■ About this task
Scan the entries below for "pixels" and copy each line that holds it.

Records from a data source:
-.-.-

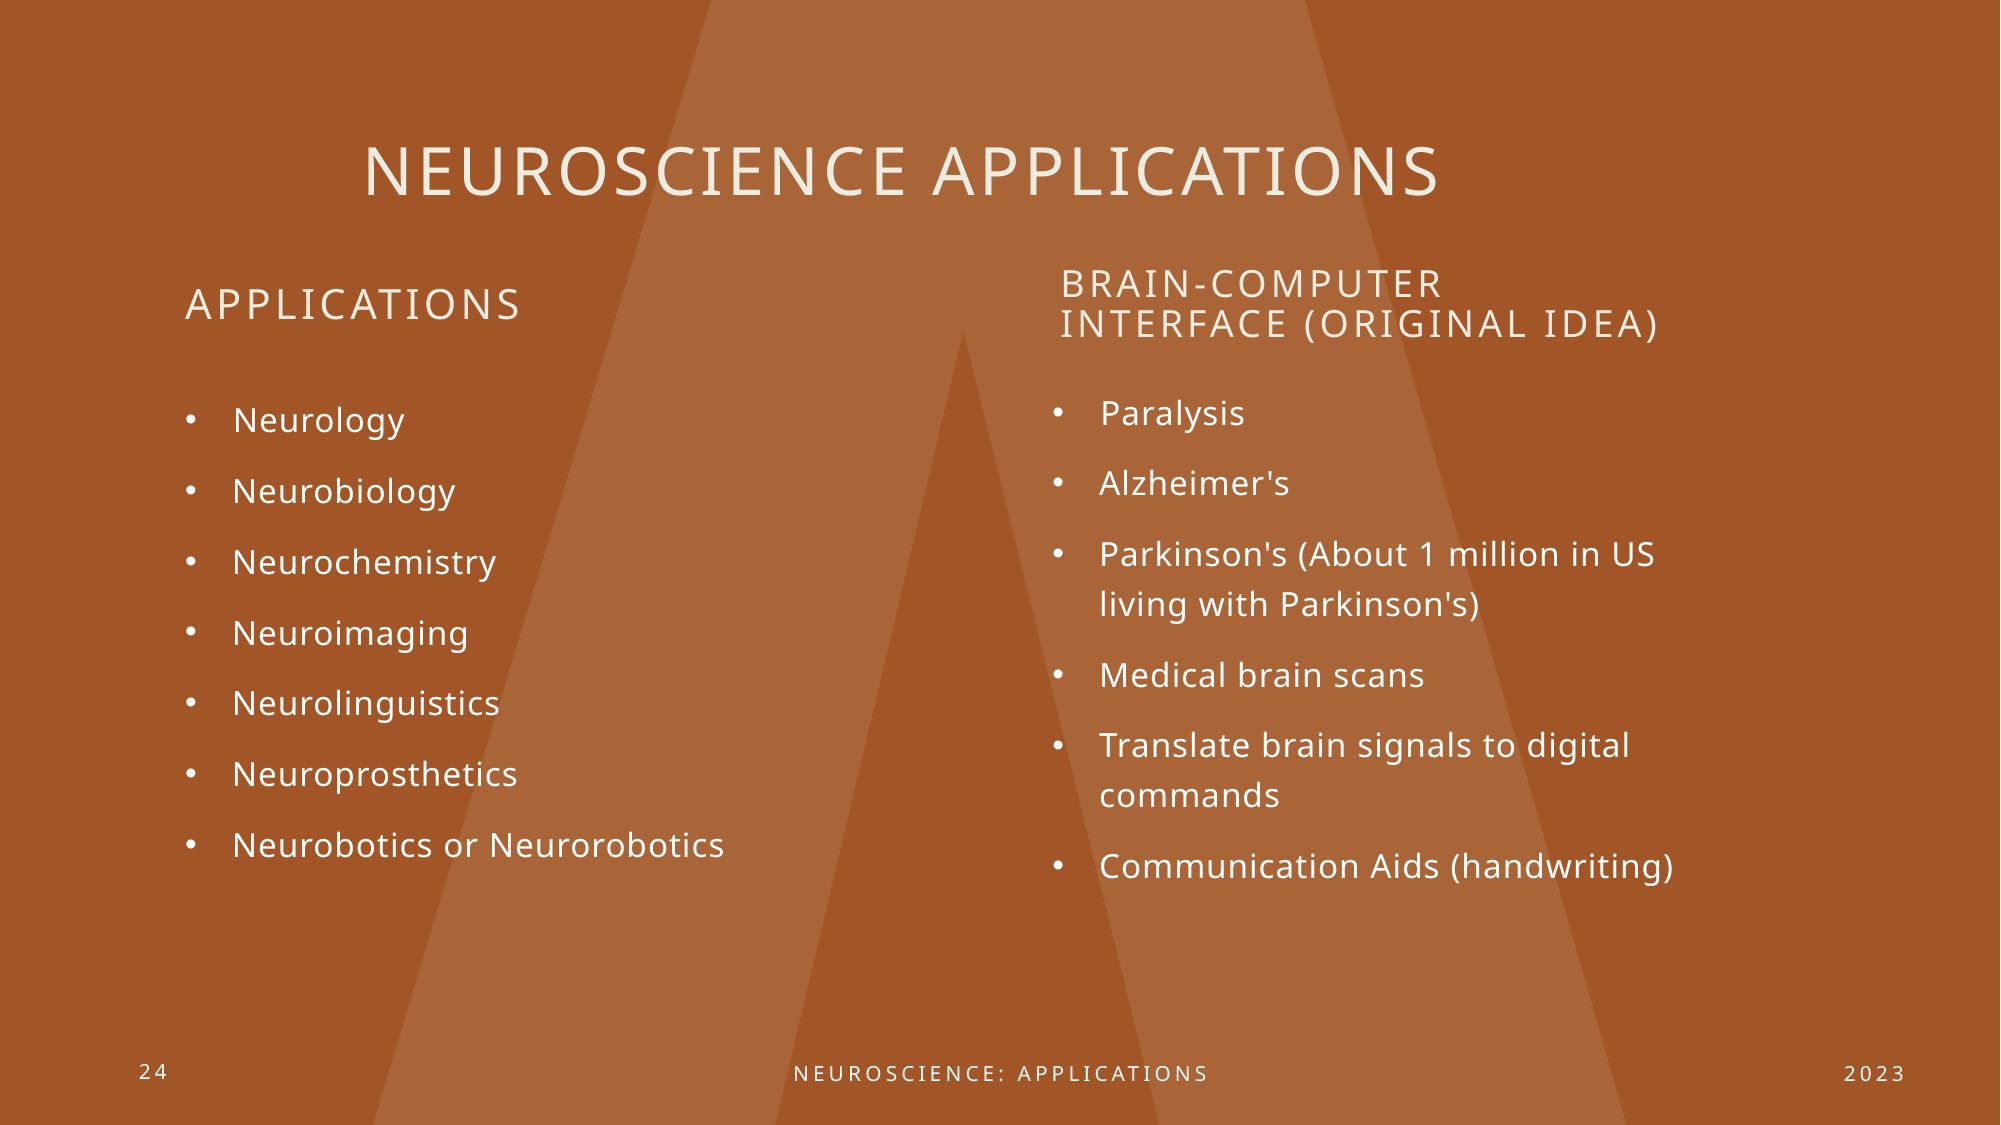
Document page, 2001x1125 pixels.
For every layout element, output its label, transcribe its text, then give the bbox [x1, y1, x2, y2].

footer Neuroscience: applications [662, 1042, 1338, 1103]
list Brain-computer interface (original idea) [1045, 257, 1679, 364]
slide_number 24 [123, 1042, 574, 1103]
list ​Paralysis Alzheimer's Parkinson's (About 1 million in US living with Parkinson's) Medical brain scans Translate brain signals to digital commands Communication Aids (handwriting) [1037, 374, 1756, 964]
list Applications [170, 275, 889, 346]
text_box ​Neurology Neurobiology Neurochemistry Neuroimaging Neurolinguistics Neuroprosthetics Neurobotics or Neurorobotics [170, 381, 888, 972]
slide_number 2023 [1468, 1042, 1919, 1103]
title Neuroscience applications [39, 130, 1765, 212]
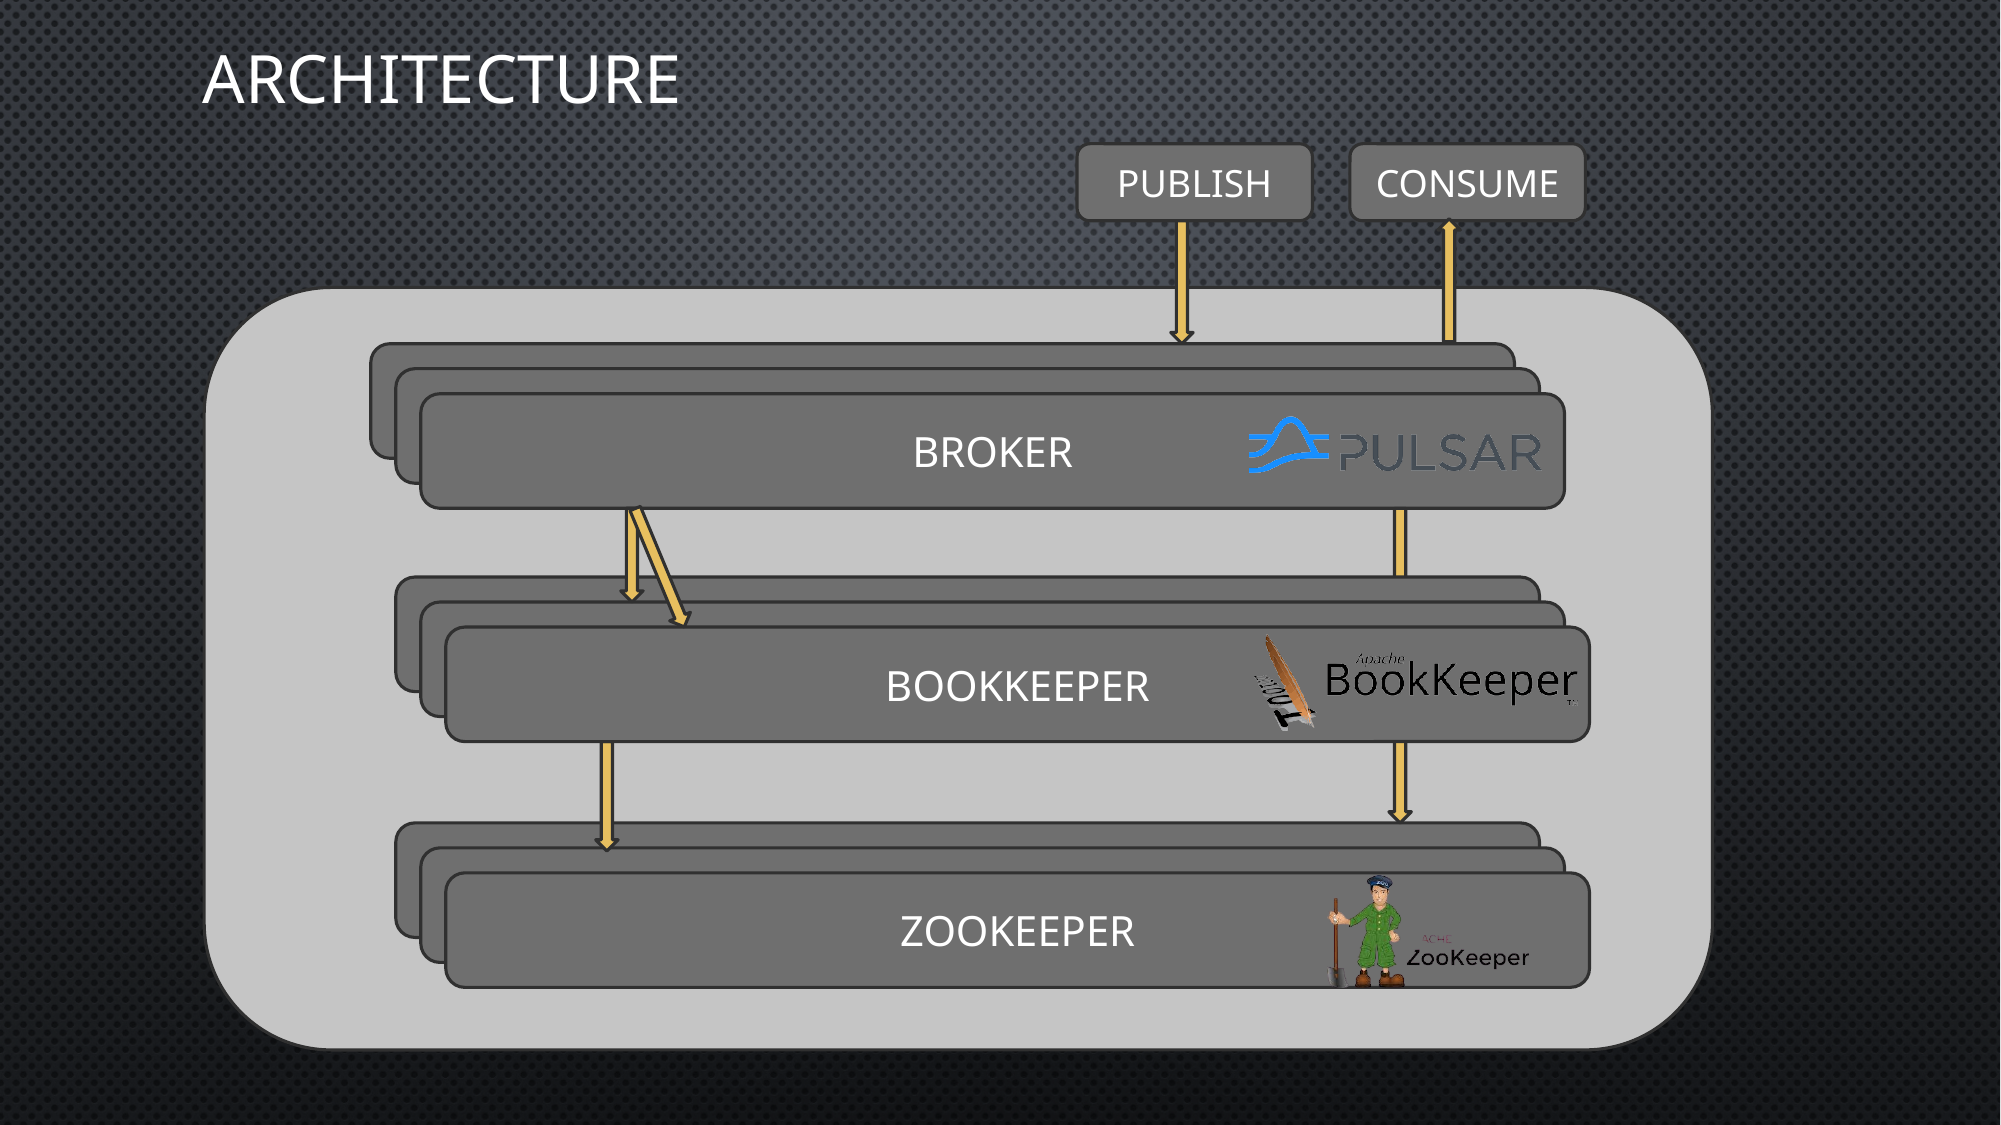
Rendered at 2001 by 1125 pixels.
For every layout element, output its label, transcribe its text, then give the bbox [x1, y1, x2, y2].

text_box [1436, 217, 1462, 344]
picture [1249, 416, 1542, 474]
text_box CONSUME [1348, 142, 1587, 223]
text_box ZOOKEEPER [444, 871, 1592, 989]
text_box [1387, 744, 1413, 825]
text_box [419, 846, 1567, 964]
text_box [1169, 219, 1195, 345]
text_box [682, 600, 1567, 625]
text_box [419, 600, 673, 719]
text_box [594, 744, 620, 853]
text_box PUBLISH [1075, 142, 1315, 223]
text_box [1392, 506, 1408, 575]
text_box BROKER [419, 392, 1567, 510]
picture [1327, 875, 1536, 988]
text_box [394, 575, 626, 694]
text_box [638, 575, 664, 600]
text_box [369, 342, 1517, 460]
text_box [619, 506, 645, 604]
text_box PULSAR [202, 285, 1715, 1052]
text_box [394, 821, 599, 940]
text_box BOOKKEEPER [444, 625, 1592, 744]
picture [1253, 634, 1578, 732]
title Architecture [187, 0, 1813, 234]
text_box [671, 575, 1542, 600]
text_box [628, 504, 692, 629]
text_box [394, 367, 1542, 485]
text_box [615, 821, 1542, 846]
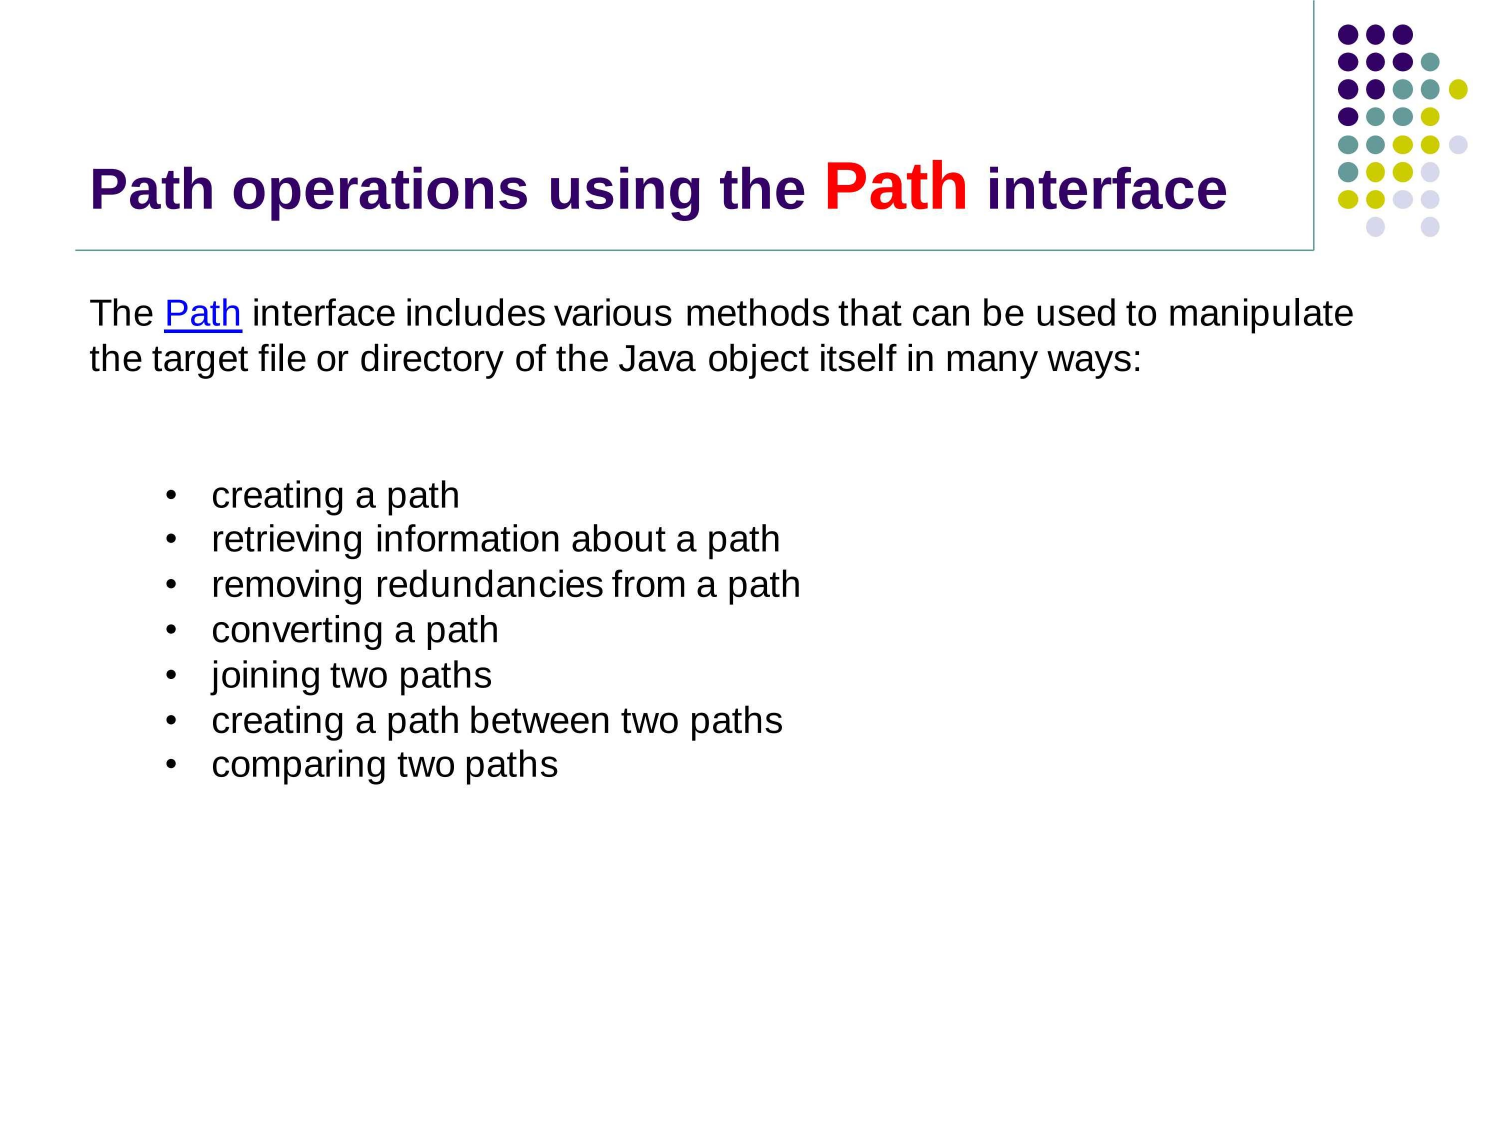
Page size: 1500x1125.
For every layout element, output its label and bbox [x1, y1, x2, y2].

picture [71, 0, 1473, 789]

-.-.-

■ Expected answer
Document page, 2001x1125 pixels.
Rendered at 2001 by 1125 pixels.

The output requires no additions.